Mandela’s first 18 years of imprisonment were spent in Robben Island Prison, situated off the coast of Cape Town, a former leper colony. The conditions were terrible, punishments brutal, and Mandela was forced to do hard labour in a lime quarry. However, while imprisoned, Mandela gained a law degree from the University of London, mentored other inmates and encouraged peaceful protest. He smuggled out political statements and wrote the first drafts of his autobiography – ‘A long Walk to Freedom’.
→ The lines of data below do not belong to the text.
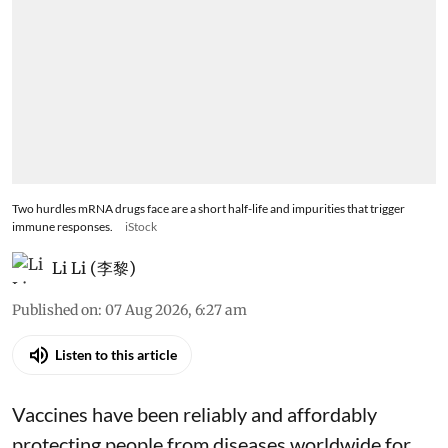
Two hurdles mRNA drugs face are a short half-life and impurities that trigger
immune responses.
iStock
Li Li (李黎)
Published on
:
07 Aug 2026, 6:27 am
Listen to this article
Vaccines have been reliably and affordably
protecting people from diseases worldwide
for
During his time in prison, Mandela remained a public figure. Oliver Tambo’s ‘Free Nelson Mandela’ campaign (1980), raised Mandela’s publicity, causing an international outcry for his release and an end to racism in South Africa. With the mounting pressure, the government offered Mandela’s release in exchange for various compromises which Mandela rejected.
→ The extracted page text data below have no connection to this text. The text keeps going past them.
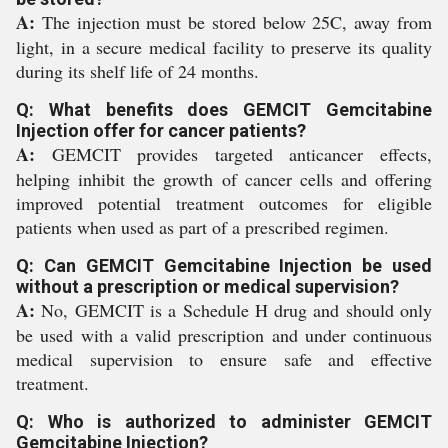
A:
The injection must be stored below 25C, away from
light, in a secure medical facility to preserve its quality
during its shelf life of 24 months.
Q: What benefits does GEMCIT Gemcitabine
Injection offer for cancer patients?
A:
GEMCIT provides targeted anticancer effects,
helping inhibit the growth of cancer cells and offering
improved potential treatment outcomes for eligible
patients when used as part of a prescribed regimen.
Q: Can GEMCIT Gemcitabine Injection be used
without a prescription or medical supervision?
A:
No, GEMCIT is a Schedule H drug and should only
be used with a valid prescription and under continuous
medical supervision to ensure safe and effective
treatment.
Q: Who is authorized to administer GEMCIT
Gemcitabine Injection?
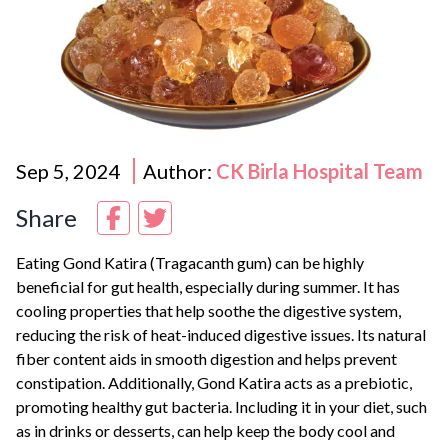
Sep 5, 2024
Author:
CK Birla Hospital Team
Share
Eating Gond Katira (Tragacanth gum) can be highly
beneficial for gut health, especially during summer. It has
cooling properties that help soothe the digestive system,
reducing the risk of heat-induced digestive issues. Its natural
fiber content aids in smooth digestion and helps prevent
constipation. Additionally, Gond Katira acts as a prebiotic,
promoting healthy gut bacteria. Including it in your diet, such
as in drinks or desserts, can help keep the body cool and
Germans demonstrating for Nelson Mandela to be freed from prison (b/w photo) / © SZ Photo / Karl-Heinz Egginger
Germans demonstrating for Nelson Mandela to be freed from prison (b/w photo) / © SZ Photo / Karl-Heinz Egginger

In 1982, Mandela was moved to Pollsmoor Prison, and later in 1988, he was placed under house arrest in a minimum security correctional facility. On February 11th, 1990, the newly elected President F. W. de Klerk, called for Mandela’s release, having lifted the ban on the ANC, and called for a non-racist South Africa.

Mandela’s Presidency

After his release, Mandela led the ANC in their talks with the National Party, in an attempt to end apartheid and obtain a multiracial government. These talks gained Mandela and de Klerk the Nobel Peace Prize in December 1993. In 1994, Mandela and the ANC were elected as the majority party in the 1st multiracial parliamentary elections that took place on April 26th, with Mandela as the 1st black president of South Africa, and de Klerk as his deputy.
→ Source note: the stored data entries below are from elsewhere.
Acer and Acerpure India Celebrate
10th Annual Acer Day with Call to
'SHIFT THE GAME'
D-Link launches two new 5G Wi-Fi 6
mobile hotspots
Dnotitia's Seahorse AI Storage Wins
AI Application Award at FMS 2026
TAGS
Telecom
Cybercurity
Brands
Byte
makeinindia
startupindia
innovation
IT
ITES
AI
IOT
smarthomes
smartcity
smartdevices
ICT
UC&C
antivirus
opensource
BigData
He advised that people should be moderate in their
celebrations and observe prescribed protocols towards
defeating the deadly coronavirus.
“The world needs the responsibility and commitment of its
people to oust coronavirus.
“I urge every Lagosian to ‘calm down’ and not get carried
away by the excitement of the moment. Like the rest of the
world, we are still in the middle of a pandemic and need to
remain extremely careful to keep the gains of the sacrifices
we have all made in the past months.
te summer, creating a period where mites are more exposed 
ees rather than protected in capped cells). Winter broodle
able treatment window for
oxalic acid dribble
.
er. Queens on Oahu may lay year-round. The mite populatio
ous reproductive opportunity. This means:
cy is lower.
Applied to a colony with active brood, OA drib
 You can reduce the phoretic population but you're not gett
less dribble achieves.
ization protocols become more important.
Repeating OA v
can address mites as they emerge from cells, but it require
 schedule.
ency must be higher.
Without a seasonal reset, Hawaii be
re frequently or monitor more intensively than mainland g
President of South Africa, Nelson Mandela with members of the Congressional Black Caucus. Oct. 4, 1994. Standing beside Mandela is Rep. Kweisi Mfume (born Frizzell Gerald Gray), Maryland Congressman / Photo © Everett Collection
President of South Africa, Nelson Mandela with members of the Congressional Black Caucus. Oct. 4, 1994. Standing beside Mandela is Rep. Kweisi Mfume (born Frizzell Gerald Gray), Maryland Congressman / Photo © Everett Collection

During his presidency, Mandela did huge amounts to improve the living standards of black South Africans, end discrimination and advocate human rights. Mandela aimed to create a “rainbow nation at peace with itself and the world.” He retired from politics in 1999 and was replaced by his deputy Thabo Mbeki.

Legacy

During his later years, Mandela remained devoted to campaigning for peace and social justice. He set up the Nelson Mandela Foundation and The Elders, who are a group of public figures dedicated to addressing global problems. Later, he became a supporter of AIDs awareness and treatment programmes, in an attempt to end stigma and ignorance about the disease that is extremely common in South Africa.

Statue of Nelson Mandela, Westminster, London (photo) / © Peter Phipp/Travelshots
Statue of Nelson Mandela, Westminster, London (photo) / © Peter Phipp/Travelshots

As he aged, Mandela began to gradually withdraw from public life, due to health problems and frailty. In 2009, the United Nations declared “Nelson Mandela International Day” on the 18th of July, in recognition of Mandela’s efforts to democracy, human rights and peace around the world.

Nelson Mandela died aged 95, on December 5th 2013.